> _Teks Bacaan_
******

Mengingat Tuhan, Menenangkan Hati, Mengapa?
Oleh : Amam Fakhrur
Tak banyak yang faham benar tentang seluk beluk bagaimana pesawat dapat terkendali sejak take off dan terbang dari satu bandara sampai landing di bandara lainnya. Wajar saja kalau kemudian terjadi ragam pemahaman tentang keberadaan pilot dalam pesawat.
Dalam sebuah penerbangan non komersial, duduk berderet tiga penumpang, ketiganya terlibat asyik dalam percakapan soal pilot pesawat. “ Pesawat yang kita tumpangi ini adalah tanpa pilot, pesawat ini di remote controle oleh operator dari terminal keberangkatan, seperti pesawat ulang alik menuju ruang angkasa yang tanpa awak, komentar Rukmana, penumpang di deret paling kanan. Anggapan Rukmana disergah oleh Dessy, penumpang yang duduk di bagaian tengah dengan mengatakan, “ Pesawat ini menggunakan pilot, cuman ia hanya bekerja pada saat pesawat akan take off, ia cukup sekali menekan tombol, setelah itu pilot tidak ngutak ngutik lagi perangkat pesawat , bisa jadi ia tinggal tidur pulas atau main game semaunya, pesawat dapat lepas landas secara mandiri tanpa kemudinya. Umaya, penumpang yang duduk di deret paling kiri menyangkal dua pandangan sebelumnya dengan menyatakan bahwa pesawat ini ada pilotnya, ia aktif mengarahkan, mengontrol dan mengemudikan pesawat secara on time , pilot tersebut sangat kompeten dan profesional, ia adalah suami saya.
Bila dalam pesawat tersebut di atas terjadi goncangan, turbulensi, entah karena cuaca atau karena kendala teknis pesawat, siapakah yang paling tenang di antara ketiga penumpang tersebut ? Jawabnya dapat diduga, yang paling tenang, tidak panik di antara ketiganya adalah Umaya. Mengapa ? Karena Umaya mengetahui dan mengenal bahwa di dalam pesawat ada pilot yang berusaha mengendalikan selama dalam penerbangan, ia sangat kompeten,dapat dipercaya dan profesional, sehingga ia akan berusaha mengatasi dengan cara terbaik. Berbeda dengan dua penumpang lainnya, keduanya akan kalut, panik, karena Rukmana tidak percaya bahwa di dalam pesawat terdapat pilot, dan Dessy memang percaya bahwa di dalam pesawat terdapat pilot, namun ia hanya bekerja di jelang take off , setelah itu ia menyerahkan kepada sistem, seterusnya ia sak karepe dewe.

******

> _Entri Hasil Ekstraksi_
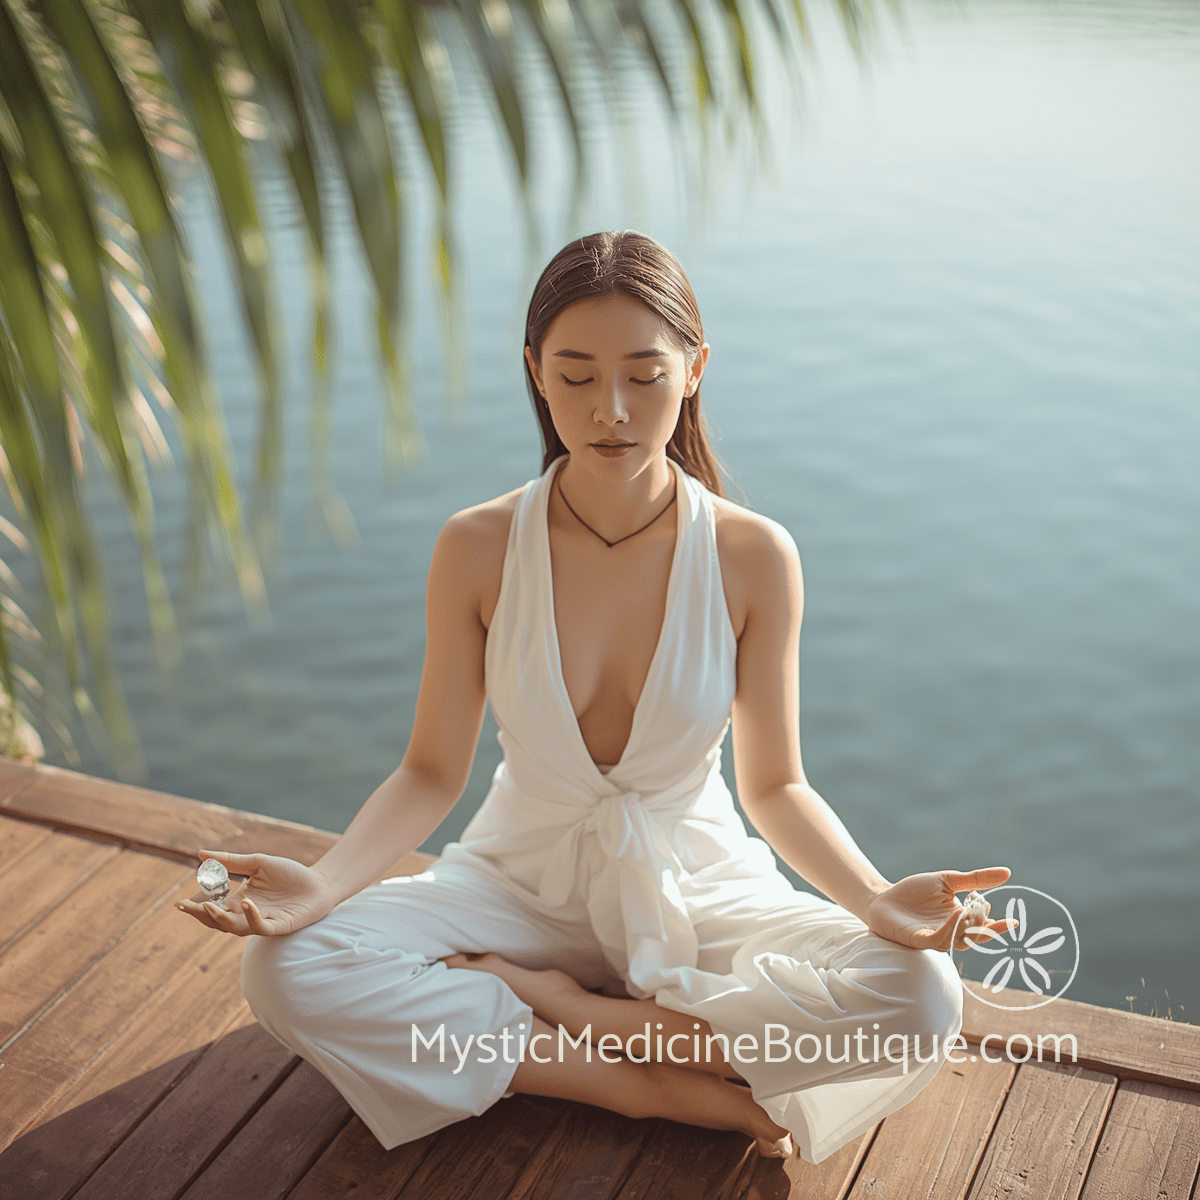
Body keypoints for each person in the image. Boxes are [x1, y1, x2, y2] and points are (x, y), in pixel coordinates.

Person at [177, 230, 1011, 1164]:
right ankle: (638, 1081)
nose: (610, 409)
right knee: (287, 969)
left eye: (644, 376)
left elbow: (775, 786)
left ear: (694, 371)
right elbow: (429, 769)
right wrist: (324, 885)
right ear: (535, 372)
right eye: (575, 377)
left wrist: (873, 902)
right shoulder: (478, 545)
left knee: (921, 998)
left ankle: (569, 1015)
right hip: (516, 885)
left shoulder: (752, 555)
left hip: (697, 884)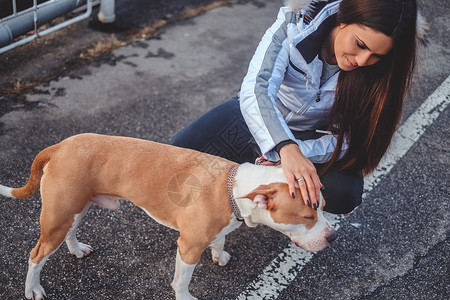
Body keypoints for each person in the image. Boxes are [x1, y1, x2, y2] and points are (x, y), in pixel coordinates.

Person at [170, 0, 427, 214]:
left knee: (344, 194)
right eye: (360, 45)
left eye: (376, 56)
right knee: (174, 161)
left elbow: (352, 139)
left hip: (308, 136)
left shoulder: (382, 72)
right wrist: (283, 147)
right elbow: (257, 88)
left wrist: (298, 153)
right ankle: (258, 168)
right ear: (342, 19)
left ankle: (277, 192)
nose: (362, 60)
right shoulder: (294, 24)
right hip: (258, 116)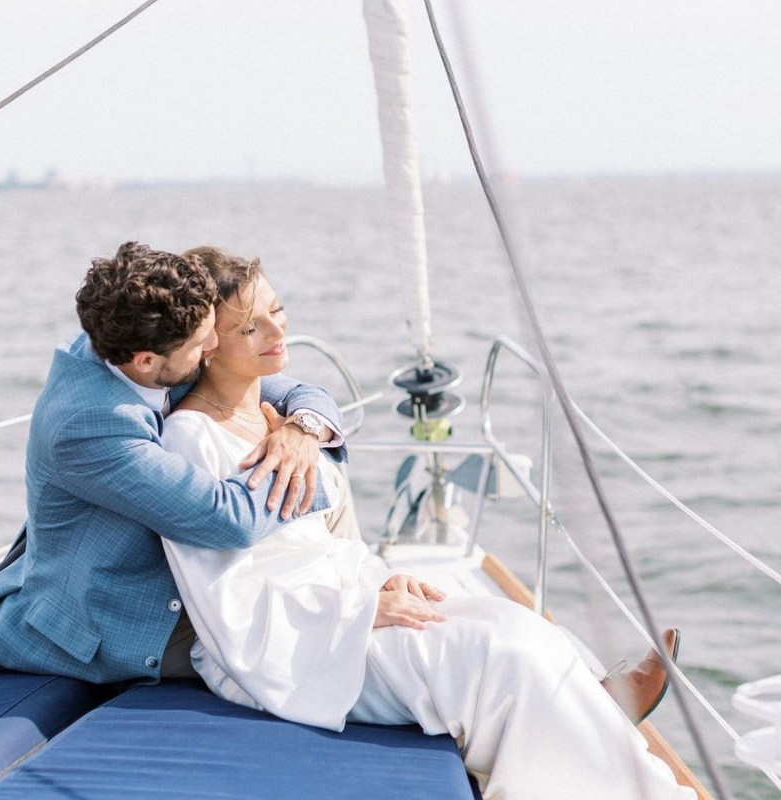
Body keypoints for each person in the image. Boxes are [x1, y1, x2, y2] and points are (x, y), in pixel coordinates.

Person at [160, 246, 695, 800]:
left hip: (345, 601)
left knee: (525, 630)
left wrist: (378, 582)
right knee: (503, 658)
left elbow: (322, 543)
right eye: (251, 325)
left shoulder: (283, 417)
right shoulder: (190, 439)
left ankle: (606, 743)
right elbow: (224, 597)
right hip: (292, 646)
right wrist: (360, 611)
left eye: (278, 308)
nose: (276, 329)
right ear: (207, 342)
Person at [0, 242, 345, 683]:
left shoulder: (143, 335)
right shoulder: (91, 426)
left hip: (183, 569)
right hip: (118, 620)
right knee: (334, 642)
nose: (213, 345)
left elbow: (301, 393)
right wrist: (313, 474)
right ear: (147, 362)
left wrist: (301, 432)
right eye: (201, 344)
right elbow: (226, 520)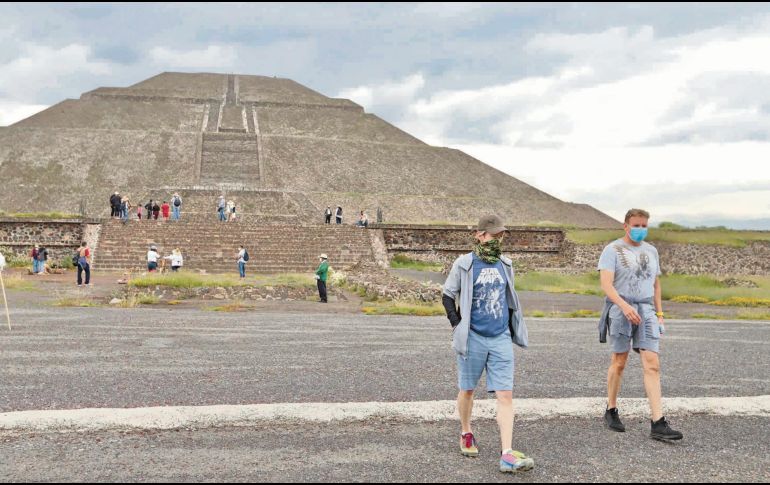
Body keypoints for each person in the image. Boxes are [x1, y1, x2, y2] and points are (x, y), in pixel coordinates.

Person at [442, 214, 534, 474]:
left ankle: (506, 453)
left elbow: (509, 297)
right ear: (480, 235)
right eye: (494, 235)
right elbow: (448, 295)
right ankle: (466, 431)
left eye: (501, 235)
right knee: (467, 389)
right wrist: (457, 324)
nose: (499, 239)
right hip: (473, 337)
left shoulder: (506, 264)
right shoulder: (465, 264)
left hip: (500, 337)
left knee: (505, 395)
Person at [598, 209, 683, 442]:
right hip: (620, 309)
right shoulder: (612, 250)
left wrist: (660, 313)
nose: (641, 229)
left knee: (652, 363)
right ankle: (611, 409)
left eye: (644, 225)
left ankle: (658, 422)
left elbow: (655, 285)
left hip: (646, 310)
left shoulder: (651, 250)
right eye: (636, 224)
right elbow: (606, 284)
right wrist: (624, 307)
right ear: (625, 225)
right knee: (619, 361)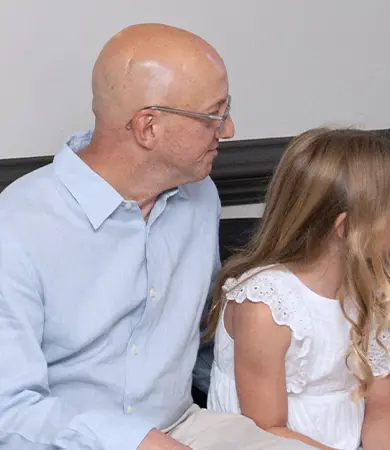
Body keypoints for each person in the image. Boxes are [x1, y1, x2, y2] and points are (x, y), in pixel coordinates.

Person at [0, 23, 312, 450]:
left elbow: (204, 343)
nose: (229, 129)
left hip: (185, 426)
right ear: (148, 127)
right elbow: (10, 412)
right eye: (214, 114)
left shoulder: (201, 197)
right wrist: (136, 442)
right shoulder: (16, 225)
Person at [204, 128, 390, 450]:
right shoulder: (267, 305)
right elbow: (267, 431)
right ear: (346, 228)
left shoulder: (372, 287)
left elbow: (383, 414)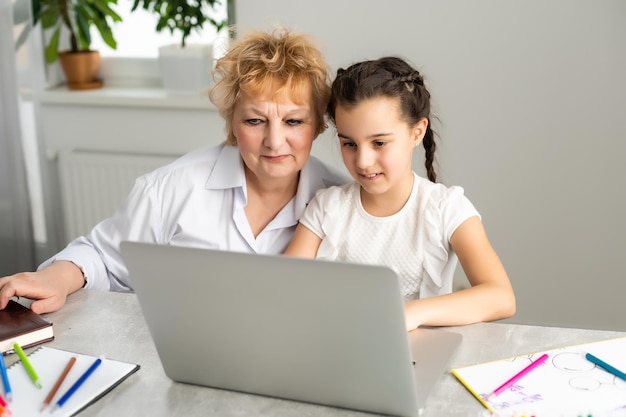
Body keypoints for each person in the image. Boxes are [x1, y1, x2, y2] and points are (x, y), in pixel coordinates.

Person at [0, 27, 348, 314]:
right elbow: (103, 258)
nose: (274, 141)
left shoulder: (342, 200)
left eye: (293, 121)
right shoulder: (170, 188)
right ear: (231, 121)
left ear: (318, 124)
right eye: (255, 120)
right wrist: (54, 280)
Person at [284, 56, 515, 330]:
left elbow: (501, 297)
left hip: (418, 357)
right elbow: (284, 289)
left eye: (379, 142)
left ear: (417, 132)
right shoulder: (327, 208)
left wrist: (411, 313)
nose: (363, 161)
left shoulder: (446, 208)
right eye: (349, 144)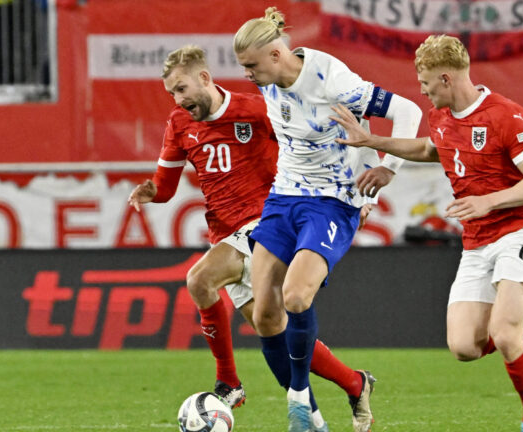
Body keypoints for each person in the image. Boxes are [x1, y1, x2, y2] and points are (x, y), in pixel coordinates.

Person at [331, 35, 523, 432]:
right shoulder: (442, 117)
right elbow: (432, 151)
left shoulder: (506, 116)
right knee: (464, 348)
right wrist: (374, 144)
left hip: (519, 230)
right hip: (476, 240)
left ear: (446, 79)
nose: (422, 89)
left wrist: (490, 201)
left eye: (425, 82)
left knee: (504, 336)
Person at [127, 45, 381, 431]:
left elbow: (317, 143)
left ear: (205, 79)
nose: (178, 100)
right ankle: (352, 384)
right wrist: (150, 191)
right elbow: (166, 186)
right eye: (171, 94)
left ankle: (229, 382)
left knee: (200, 279)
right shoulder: (179, 124)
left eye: (181, 89)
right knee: (275, 335)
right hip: (225, 233)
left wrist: (355, 194)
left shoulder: (256, 109)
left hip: (268, 225)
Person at [233, 7, 422, 432]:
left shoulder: (331, 79)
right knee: (264, 316)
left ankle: (298, 396)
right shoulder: (271, 80)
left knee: (296, 297)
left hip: (332, 202)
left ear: (277, 54)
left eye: (251, 66)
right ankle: (317, 419)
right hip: (283, 198)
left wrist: (388, 166)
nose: (246, 74)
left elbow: (408, 111)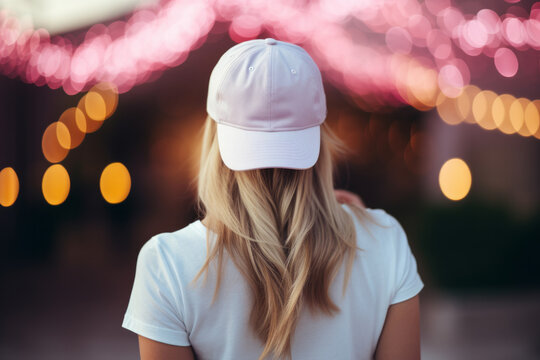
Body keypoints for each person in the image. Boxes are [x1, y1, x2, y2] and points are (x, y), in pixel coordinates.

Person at [122, 38, 424, 360]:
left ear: (213, 137)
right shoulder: (385, 241)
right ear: (320, 137)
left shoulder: (166, 264)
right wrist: (368, 233)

******

> _Persyaratan Tugas 1_
Tuliskan kembali bagian teks bacaan dari "Oleh : Amam" sampai "pilot dalam pesawat." tanpa mengubah satu kata atau tanda baca pun.
> _Persyaratan Tugas 2_
Teruskan tulisan tentang mengingat Tuhan dan ketenangan hati itu, dimulai sesudah kalimat terakhirnya.

> _Hasil yang Diharapkan 1_
Oleh : Amam Fakhrur
Tak banyak yang faham benar tentang seluk beluk bagaimana pesawat dapat terkendali sejak take off dan terbang dari satu bandara sampai landing di bandara lainnya. Wajar saja kalau kemudian terjadi ragam pemahaman tentang keberadaan pilot dalam pesawat.

> _Hasil yang Diharapkan 2_
Ceritera tentang cara pandang terhadap keberadaan pilot tersebut di atas, dapat dianalogkan dengan cara pandang manusia terhadap Tuhan kaitannya dengan peristiwa-peristiwa yang meliputinya. Ragam kejadian manusia dalam meniti sejarah kehidupan, tak hanya terwujudnya harapan dan cita-cita, tetapi ketidakselarasan antara harapan dan taqdir yang terjadi, potensial melahirkan situasi psychis yang mengguncangkan. Dalam situasi yang demikian, maka seharusnya manusia menguatkan bangunan relasi dan komunikasi yang sebenarnya dengan Tuhan, yaitu dengan mengingat Tuhan. Allah SWT, berfirman, “Karena itu , ingatlah kamu kepada-Ku, niscaya Aku ingat (pula) kepadamu “ ( QS. Al-Baqarah, 152 ). “ Orang-orang yang beriman dan hati mereka menjadi tenteram, dengan berdzikir ( mengingat Allah ). Ingatlah, hanya dengan mengingat Allah, hati menjadi tenteram ( QS.Ar.Ra’du,28 ).
Orang yang mengingat ( dzikir ) Allah , adalah orang meyakini bahwa Allah adalah dzat yang tidak hanya menciptakan jagat raya termasuk dirinya, tetapi Ia adalah Dzat yang Maha Profesional, penuh perhitungan dalam penciptaan-penciptaanan-Nya dan dalam memberikan kejadian-kejadian kepada hamba-Nya. Oleh karena itu ia mempercayai segala kejadian yang menimpa pada dirinya adalah skenario terbaik dari Allah. Ia memasrahkan dan mempercayai segala takdir yang diterima adalah produksi terbaik dari-Nya. Wajar saja cara pendang seperti ini menghadirkan ketenangan dalam hati.
Ia adalah seorang yang mengingat tidak hanya dalam lisan, tetapi kepercayaan total kepada Tuhan yang terhujam di dalam hati. Suatu ketika iapun rela dan sadar meluangkan waktu - waktu khusus dalam ritual istimewa untuk memperteguh mengingat-Nya. Mengingat di setiap ruang dan di setiap waktu, tidak tergantung kepada ritual yang penuh dekorasi di atas panggung, apalagi ritual yang bergantung kepada proposal, sama sekali tidak. Ia murni mengingat Tuhan.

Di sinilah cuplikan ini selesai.